Francisco pidió silencio varias veces. Dedicaba tiempo a contemplar la estatua de la Virgen, que durante la noche había estado acogida en el Santuario del Amor Divino, a la entrada de Roma, durante una vigilia de oración que siguieron en conexión vía satélite trece santuarios marianos de todo el mundo. Ese silencio era el momento de una solemnidad percibida y concreta, que llegó a su culmen cuando el Papa pronunció el Acto de consagración en presencia de otros miles de sacerdotes. «Beata Virgen María de Fátima, uniendo nuestra voz a la de todas las generaciones que te llaman beata, custodia nuestra vida entre tus brazos. Reúne a todos bajo tu protección».

El amor de Dios es un amor total, dijo de nuevo el Papa Francisco en un mensaje transmitido por vídeo con motivo de la beatificación de 522 mártires españoles asesinados durante la guerra civil de los años treinta. «Los mártires son cristianos conquistados por Cristo. Como ellos, también nosotros debemos testimoniar que no existe el amor a ratos, a trozos, sólo el amor total, porque cuando uno ama, ama hasta el final».
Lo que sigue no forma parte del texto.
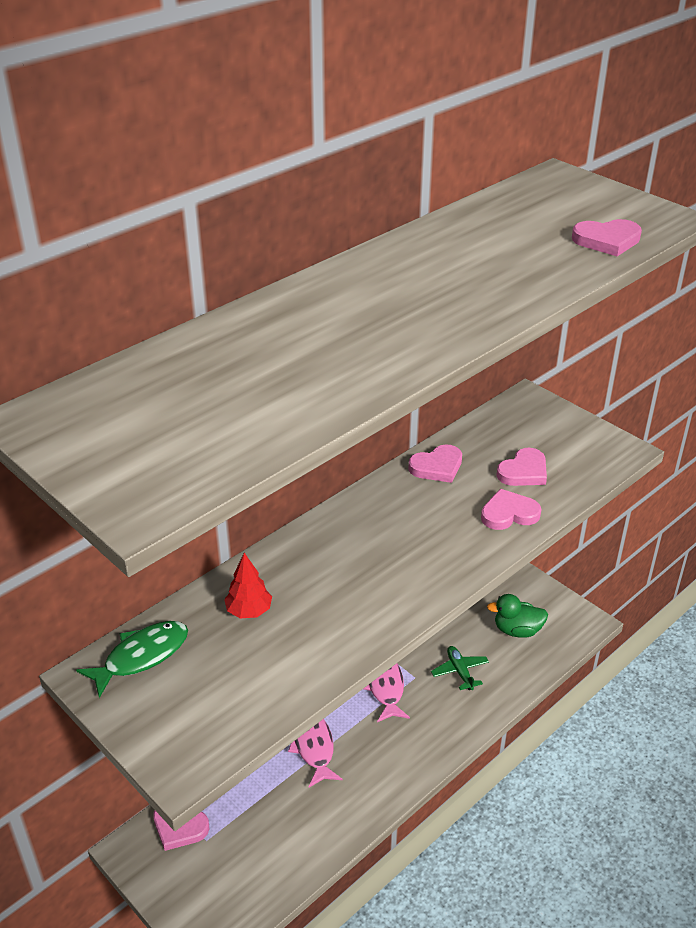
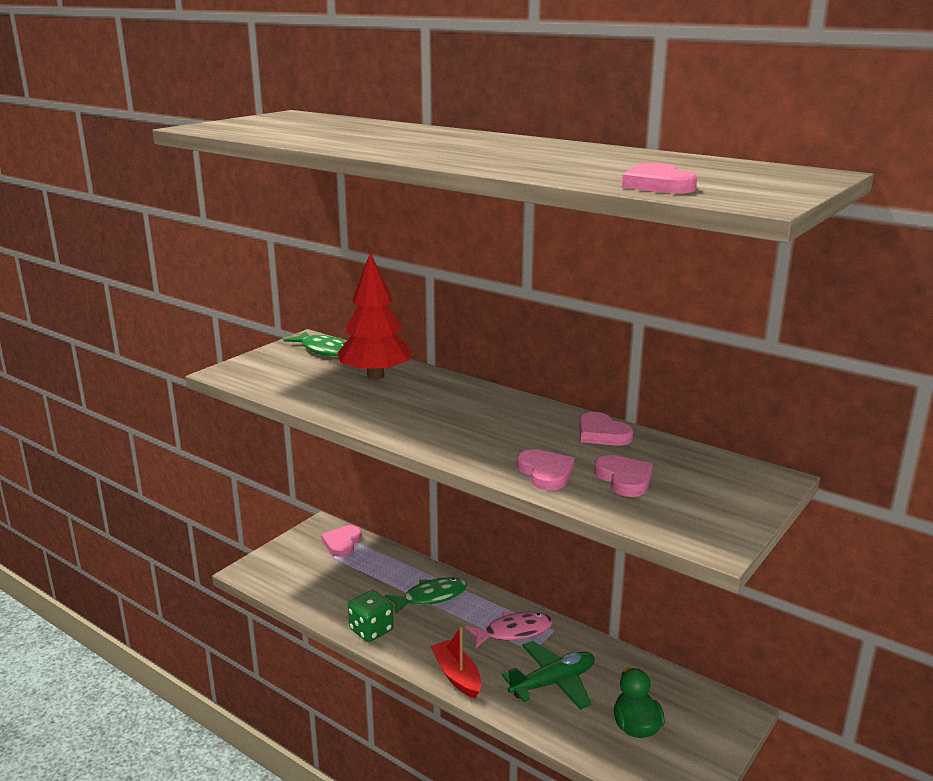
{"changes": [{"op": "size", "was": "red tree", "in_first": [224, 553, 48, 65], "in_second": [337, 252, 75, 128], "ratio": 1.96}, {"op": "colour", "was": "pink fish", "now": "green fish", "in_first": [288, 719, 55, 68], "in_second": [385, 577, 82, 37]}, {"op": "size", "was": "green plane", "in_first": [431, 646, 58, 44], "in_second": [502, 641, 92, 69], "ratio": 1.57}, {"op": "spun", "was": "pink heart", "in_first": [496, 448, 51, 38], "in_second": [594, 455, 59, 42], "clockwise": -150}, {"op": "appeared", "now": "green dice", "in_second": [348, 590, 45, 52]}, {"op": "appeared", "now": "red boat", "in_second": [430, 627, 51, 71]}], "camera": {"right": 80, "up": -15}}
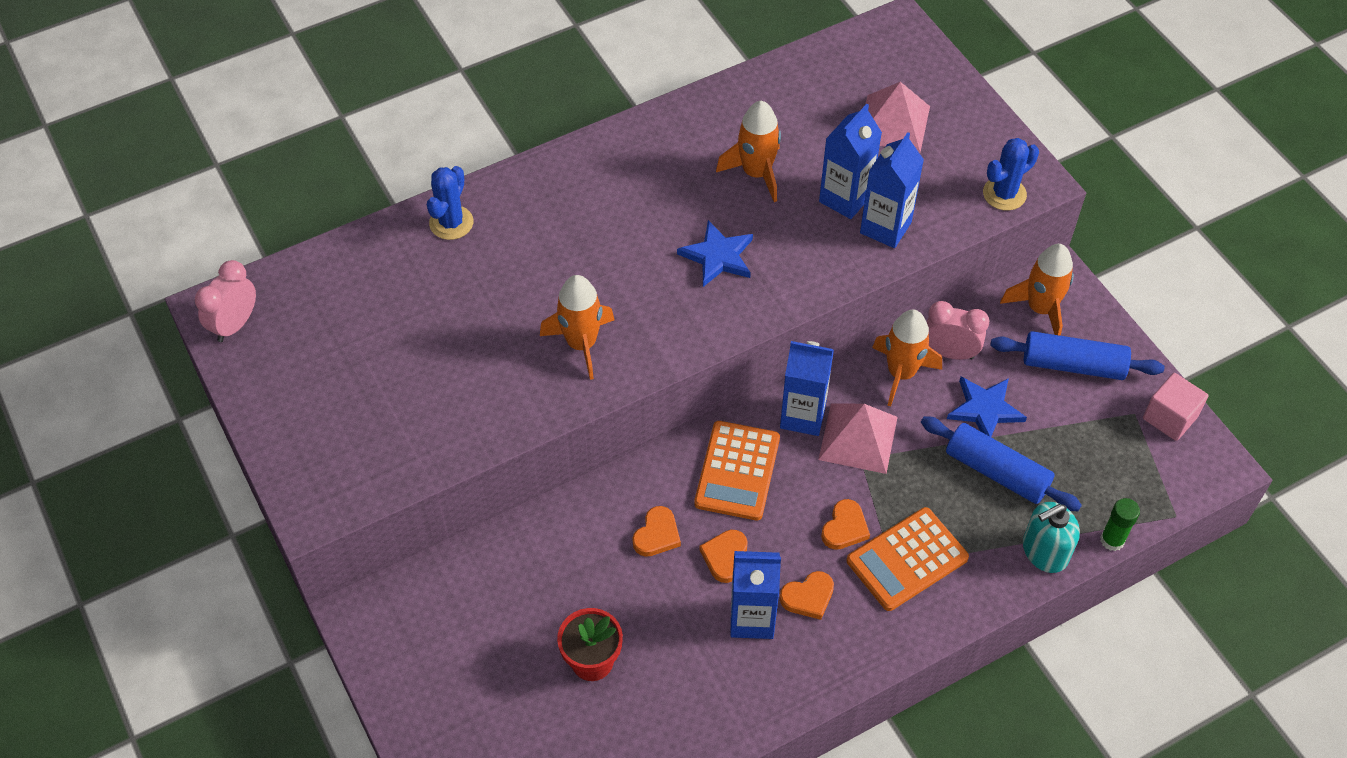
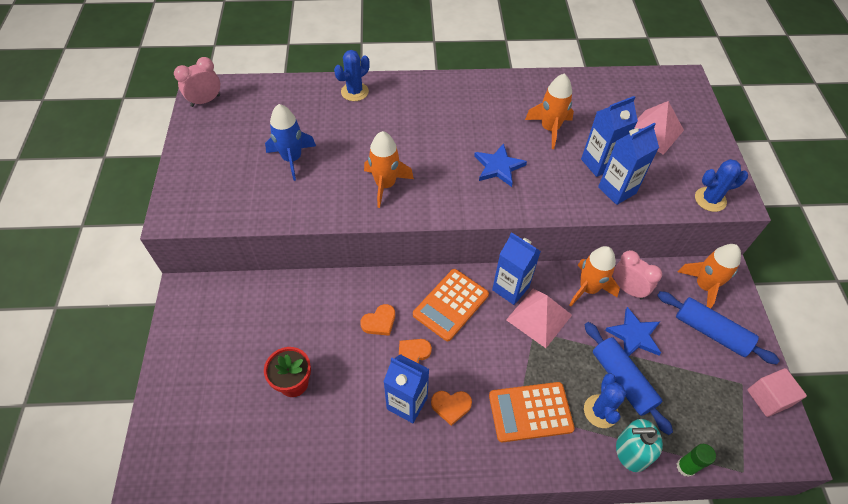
{"changes": [{"op": "missing", "was": "orange heart", "in_first": [821, 499, 49, 51]}, {"op": "appeared", "now": "blue rocket", "in_second": [265, 104, 51, 77]}, {"op": "appeared", "now": "blue cactus", "in_second": [584, 373, 42, 55]}], "camera": {"right": 25, "up": 0}}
No es la primera vez que la estatua original de la Virgen de Fátima, conservada en la capilla de las apariciones, sale del santuario portugués. La primera consagración a la Virgen tuvo lugar durante el pontificado de Pío XII, el 31 de octubre de 1942, en plena Segunda Guerra Mundial. La estatua volvió a visitar el Vaticano el 25 de marzo de 1984. Aquel día, Juan Pablo II pidió la protección del mundo al corazón inmaculado de María. Luego entregó al entonces obispo de Leiria-Fátima, monseñor Alberto Cosme do Amaral, la bala que le dispararon en el atentado de Ali Agca, el 13 de mayo de 1981. Lo cierto es que, si bien una mano había disparado, «había otra – la de la Virgen – que desvió el golpe».
El último acto de consagración fue el 8 de octubre del año 2000. «La humanidad está en una encrucijada. Posee hoy instrumentos de potencia inaudita. Puede hacer de este mundo un paraíso o reducirlo a un cúmulo de escombros», dijo en aquella ocasión el Papa Wojtyla. Palabras que parecen proféticas a la luz de la tragedia del 11 de septiembre.

En estos primeros meses de pontificado, el Papa Francisco ha mostrado en muchas ocasiones su profunda devoción a María. Después de recordar a la Virgen de Fátima en su primer Angelus, el 17 de marzo, Bergoglio pidió en dos ocasiones al cardenal José Policarpo, entonces patriarca de Lisboa, «consagrar su ministerio a Nuestra Señora de Fátima». La celebración tuvo lugar el pasado 13 de mayo. «Estamos a tus pies, los obispos de Portugal y una multitud de peregrinos, en el 96º aniversario de tu aparición a los pastorcillos – le decía Policarpo – para cumplir el deseo del Papa Francisco, manifestado claramente, de consagrarte a ti, Virgen de Fátima, su ministerio como obispo de Roma y pastor universal».